▶ **Complete the following**
a – Answer these questions from the Pangot and Sat Tal workshop notice:
(i) How far is Pangot from Nainital?
(ii) At what altitude are the Sat Tal lakes situated?
(iii) Where do participants stay on the first night?
b – Please reproduce the stretch of the Pangot and Sat Tal workshop notice from "Thank you for" through "Barlow this year.".

==== Extract

Saturday, December 31, 2011

Raymond Barlow workshop at Pangot and Sat Tal - May, 2012
















Thank you for your interest in joining us for the Raymond Barlow series of seminar and workshops – India 2012.


PROGRAM HIGHLIGHTS OF PANGOT SAT TAL WORKSHOP


Pangot is a small village 15 km from Nainital, 50 km from Kathgodam and 80 km from the very well known Corbett National Park. Sat Tal (Hindi - seven lakes) is situated in the lower Himalayan range and the place has a group of seven freshwater lakes situated at an altitude of 1440 metres. Both the places, with its dense pine and oak forest, are undoubtedly the birding heavens of the country and offer a spectacular avifauna along with the breathtaking landscapes of the Himalayas.

May is the best season to be there … I am sure, you will have an unforgettable birding experience with Raymond Barlow this year.


ITINERARY


DAY 01: KATHGODAM - PANGOT

The train reaches Kathgodam early in the morning. Our naturalist will be there to receive you. We then drive to Pangot through Nainital. The entire drive from Nainital is through the forested area of Cheena Peak Range via Snow View Point and Kilbury. This area is very rich in Himalayan avifauna and one can witness the abundance of Crested Woodpeckers, Greater Yellownapes, large flocks of Slaty-Headed Parakeets, numerous Spotted and Oriental Turtle Doves, Grey Bushchats, Russet Sparrows, Cuckoos, Grey Treepies, Black-Headed Jays, Maroon Orioles, Large Cuckoo Shrikes, Tits such as Rufous-Naped, Black-Throated & Yellow-Browed and smaller numbers of Black-Lored and Green-Backed Tits, White-tailed nuthatches, Chestnut Bellied Nuthatches, Bar-Tailed Treecreepers and so many more.

A round of interaction with Raymond at the lodge will be followed by evening birding. Overnight stay at Jungle Lore Birding Lodge.

Meals: Lunch & Dinner


DAY 02: PANGOT - SAT TAL

Drive to Sat Tal (2 hours) in the morning. Birding along the way and then birding with Raymond around Sat Tal. One can see a variety of Himalayan species along the way such as Lammergeier, Himalayan Griffon, Blue-Winged Minla, Spotted & Slaty-Backed Forktail, Rufous-Bellied Woodpecker, Rufous-Bellied Niltava, Khalij Pheasant, variety of thrushes etc. More than 200 species have been recorded at Pangot and surrounding areas. The numerous perennial & seasonal creeks are home to an amazing variety of flora and fauna including the Leopard, Yellow-Throated Himalayan Marten, Himalayan Palm Civet, Ghoral, Barking Deer, Sambhar, Red Fox etc. Overnight stay in Sattal Birding Lodge.

========
==== Entries provided

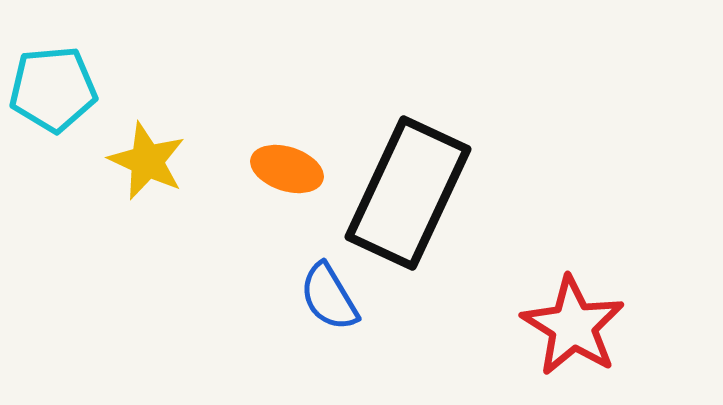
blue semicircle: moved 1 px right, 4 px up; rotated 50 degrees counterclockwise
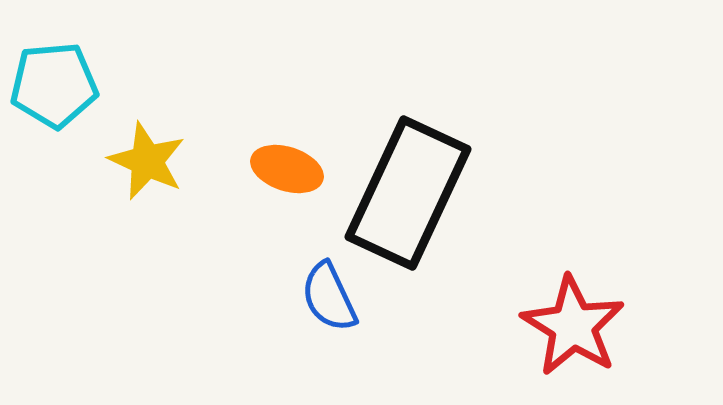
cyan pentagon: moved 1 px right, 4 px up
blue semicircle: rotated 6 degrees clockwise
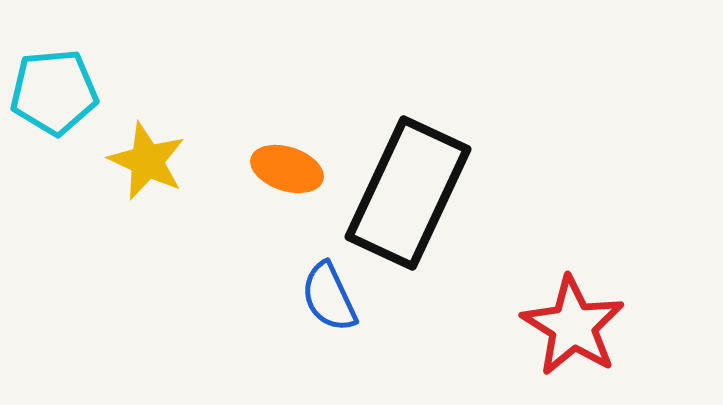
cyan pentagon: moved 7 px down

========
==== Entries provided

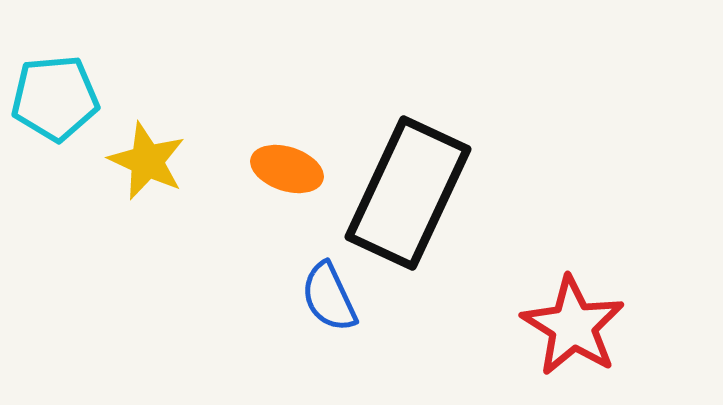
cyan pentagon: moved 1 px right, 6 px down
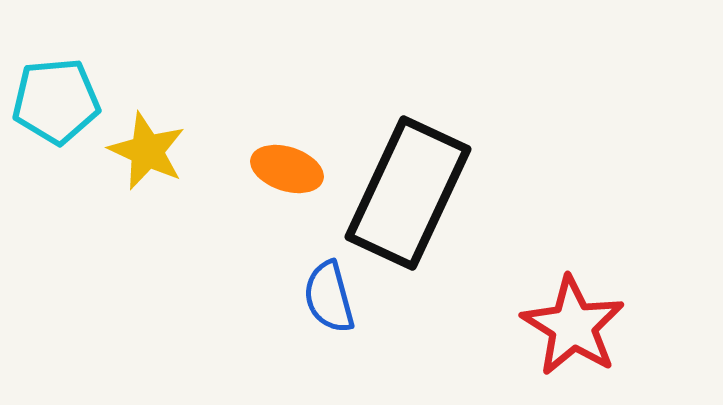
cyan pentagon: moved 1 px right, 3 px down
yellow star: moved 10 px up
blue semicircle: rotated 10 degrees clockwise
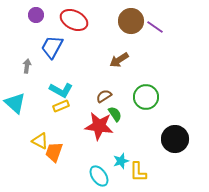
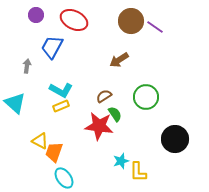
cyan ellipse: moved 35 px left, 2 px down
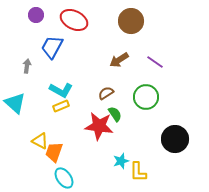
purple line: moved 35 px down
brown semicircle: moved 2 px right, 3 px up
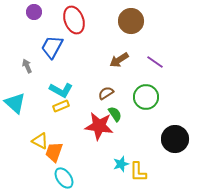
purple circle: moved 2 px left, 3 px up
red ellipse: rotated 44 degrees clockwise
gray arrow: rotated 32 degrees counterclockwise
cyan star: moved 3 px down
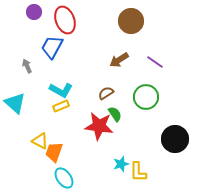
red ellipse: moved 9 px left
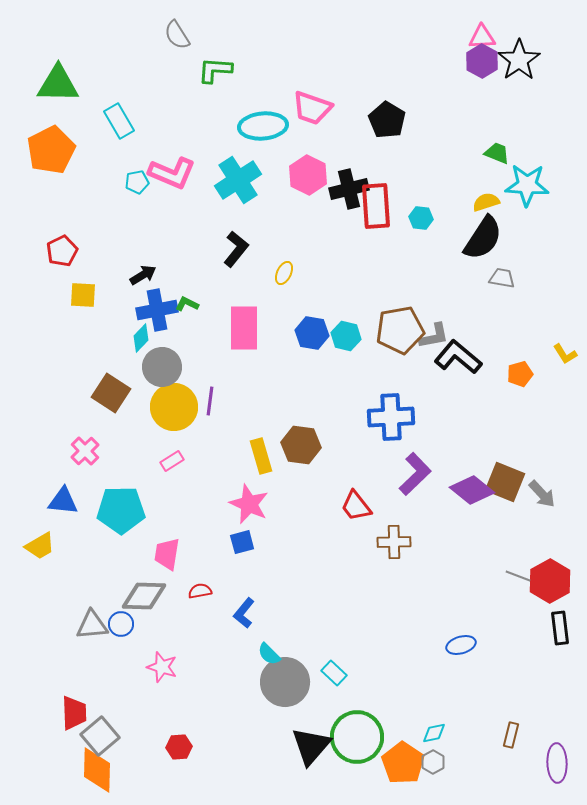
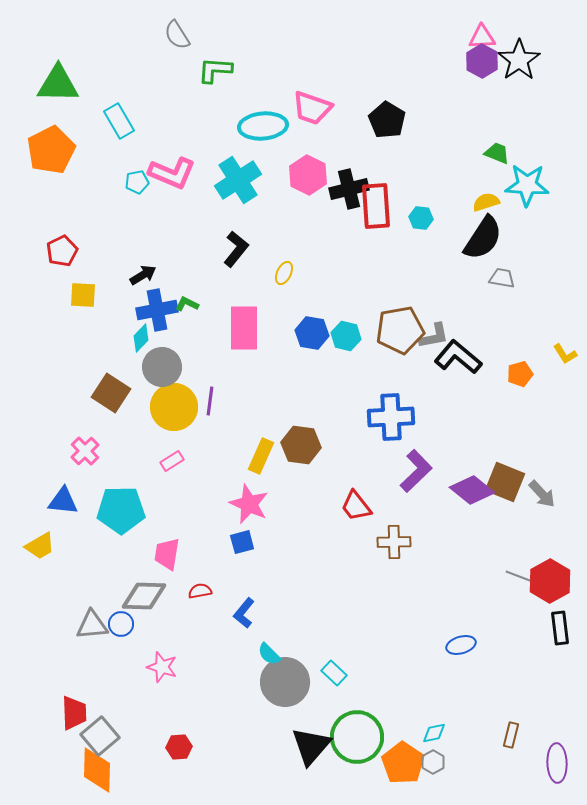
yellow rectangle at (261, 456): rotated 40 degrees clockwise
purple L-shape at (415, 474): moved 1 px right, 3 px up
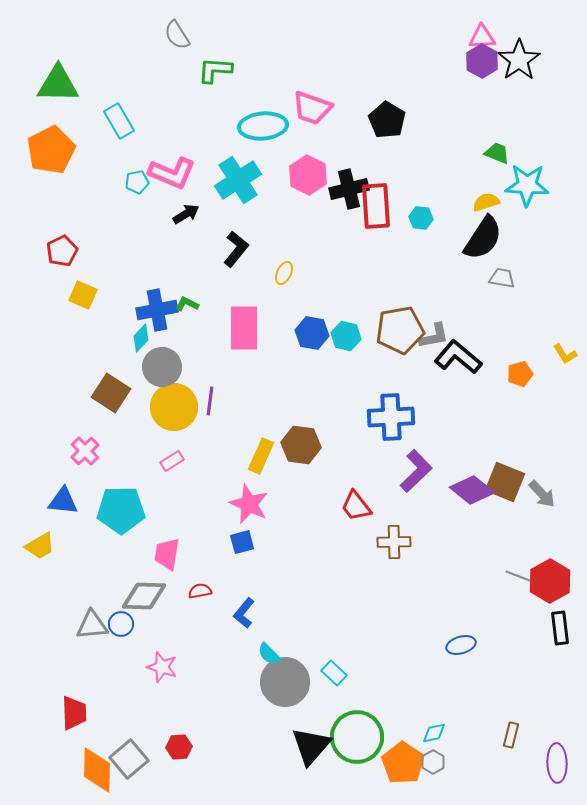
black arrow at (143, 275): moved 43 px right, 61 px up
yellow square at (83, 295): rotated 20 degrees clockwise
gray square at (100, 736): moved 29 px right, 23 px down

========

▶ **Written responses**
a –
(i) 15 km
(ii) 1440 metres
(iii) Jungle Lore Birding Lodge

b –
Thank you for your interest in joining us for the Raymond Barlow series of seminar and workshops – India 2012.


PROGRAM HIGHLIGHTS OF PANGOT SAT TAL WORKSHOP


Pangot is a small village 15 km from Nainital, 50 km from Kathgodam and 80 km from the very well known Corbett National Park. Sat Tal (Hindi - seven lakes) is situated in the lower Himalayan range and the place has a group of seven freshwater lakes situated at an altitude of 1440 metres. Both the places, with its dense pine and oak forest, are undoubtedly the birding heavens of the country and offer a spectacular avifauna along with the breathtaking landscapes of the Himalayas.

May is the best season to be there … I am sure, you will have an unforgettable birding experience with Raymond Barlow this year.